Numbuh 1: Dark Souls

This is it. This is the game that pushed me from casual to serious gamer. Let me set the scene for you: it’s the summer of 2014. I’m working an internship in some middle of nowhere town in the southeast. And when I say middle of nowhere, I mean there’s like maybe 5000 people that live in this town, the nearest movie theater is over an hour away, and the nearest city with over 100,000 people is over two hours away. There is literally nothing to do outside except eat, sleep, and work. As is the norm for any summer, there’s also no new games out worth playing.

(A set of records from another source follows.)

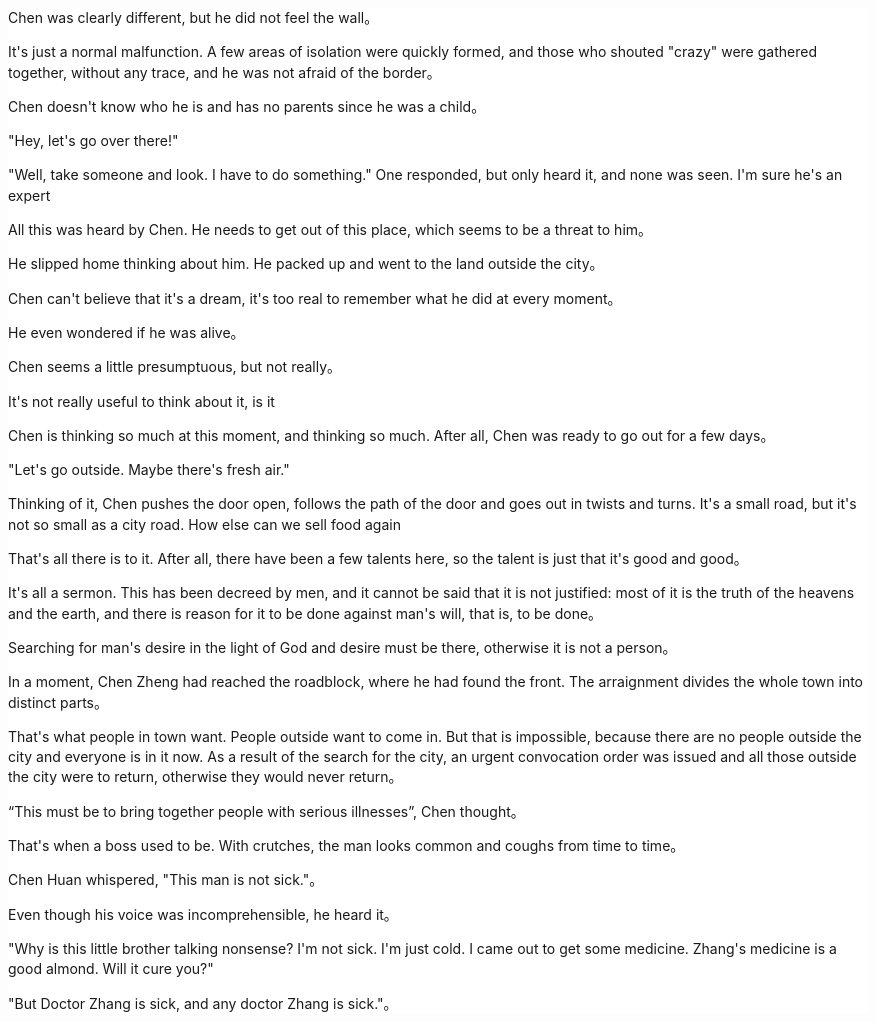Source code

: Chen was clearly different, but he did not feel the wall。

It's just a normal malfunction. A few areas of isolation were quickly formed, and those who shouted "crazy" were gathered together, without any trace, and he was not afraid of the border。

Chen doesn't know who he is and has no parents since he was a child。

"Hey, let's go over there!"

"Well, take someone and look. I have to do something." One responded, but only heard it, and none was seen. I'm sure he's an expert

All this was heard by Chen. He needs to get out of this place, which seems to be a threat to him。

He slipped home thinking about him. He packed up and went to the land outside the city。

Chen can't believe that it's a dream, it's too real to remember what he did at every moment。

He even wondered if he was alive。

Chen seems a little presumptuous, but not really。

It's not really useful to think about it, is it

Chen is thinking so much at this moment, and thinking so much. After all, Chen was ready to go out for a few days。

"Let's go outside. Maybe there's fresh air."

Thinking of it, Chen pushes the door open, follows the path of the door and goes out in twists and turns. It's a small road, but it's not so small as a city road. How else can we sell food again

That's all there is to it. After all, there have been a few talents here, so the talent is just that it's good and good。

It's all a sermon. This has been decreed by men, and it cannot be said that it is not justified: most of it is the truth of the heavens and the earth, and there is reason for it to be done against man's will, that is, to be done。

Searching for man's desire in the light of God and desire must be there, otherwise it is not a person。

In a moment, Chen Zheng had reached the roadblock, where he had found the front. The arraignment divides the whole town into distinct parts。

That's what people in town want. People outside want to come in. But that is impossible, because there are no people outside the city and everyone is in it now. As a result of the search for the city, an urgent convocation order was issued and all those outside the city were to return, otherwise they would never return。

“This must be to bring together people with serious illnesses”, Chen thought。

That's when a boss used to be. With crutches, the man looks common and coughs from time to time。

Chen Huan whispered, "This man is not sick."。

Even though his voice was incomprehensible, he heard it。

"Why is this little brother talking nonsense? I'm not sick. I'm just cold. I came out to get some medicine. Zhang's medicine is a good almond. Will it cure you?"

"But Doctor Zhang is sick, and any doctor Zhang is sick."。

So about 3 weeks into my internship, I’d gotten sick of both Call of Duty: Ghosts and FIFA 14 and decided to look for something new. Lucky for me, the one of the free Games with Gold for June 2014 was Dark Souls. I’d heard about this game before, that it’s been labeled as “one of the hardest video games of all time”, but I wasn’t worried. I actually welcomed the challenge. Most games I’d played up to this point weren’t really that hard, just long. So I ordered a pizza, grabbed some snacks from the grocery, and started one of the hardest journeys in my life.

There are times in my first playthrough of Dark Souls when I really didn’t know if I would ever finish the game, and I hadn’t felt that feeling since I was 7 in my aunt’s basement when I lost to the final boss of Sonic the Hedgehog 2 for the 3rd time and had to start all over again. This game is absolutely brutal. It’s not by any means a perfect game; the camera fucks you over alot, the hitboxes are a bit messed up, and there’s this horrible mechanic where if your swing your sword in a narrow alley you hit the wall 90% of the time. But when the game isn’t unintentionally fucking you, it’s absolutely intentionally fucking you. The Capra Demon. Blighttown. Sen’s Fortress. The archers from Anor Londo. Ornstein and Smough. Blighttown. Bed of Chaos (which is actually so bad that the studio head apologized to players). Every time you think you’re getting better at the game, From Software introduces a new trick or ramps up the difficulty exponentially. You may be thinking to yourself “why in the world would anyone want to play this type of game?” And I’ll be honest, I asked myself this question over and over again over the 3 months it took me to finally beat it. But you simply cannot match the adrenaline rush you get for finally beating a boss or an area in Dark Souls, at least not in gaming. Everything else released around that time either had difficulty settings that you could adjust to your preference, or were just naturally easy. There’s no way to cheat or cheese your way through Dark Souls; you either learn and master the mechanics or you don’t beat the game.

And to be honest, that’s really how life is. Not to be the cheesy vanilla prototypical gaming blogger that relates everything to the real world, but fuck it, this is a series about me and you can’t really cheat life. You’re gonna be faced with some huge barriers in your way, maybe even some demons, and you’re gonna be left with a choice: do I give up or do I strap in, take the hits, and figure it out? I may not have realized it at the time, but this game came at a critical point in my life where I had to let go of my pride, toughen up, and grind my way to a job offer post-college. And while Dark Souls didn’t do this directly, it helped build a sense of grit that I have carried to this day. So don’t be afraid to take on a difficult challenges, in life or in video games. In the end, you’ll come out stronger on the other side. And that’s THE MOTHAAA FUCKEN TEAAAAA.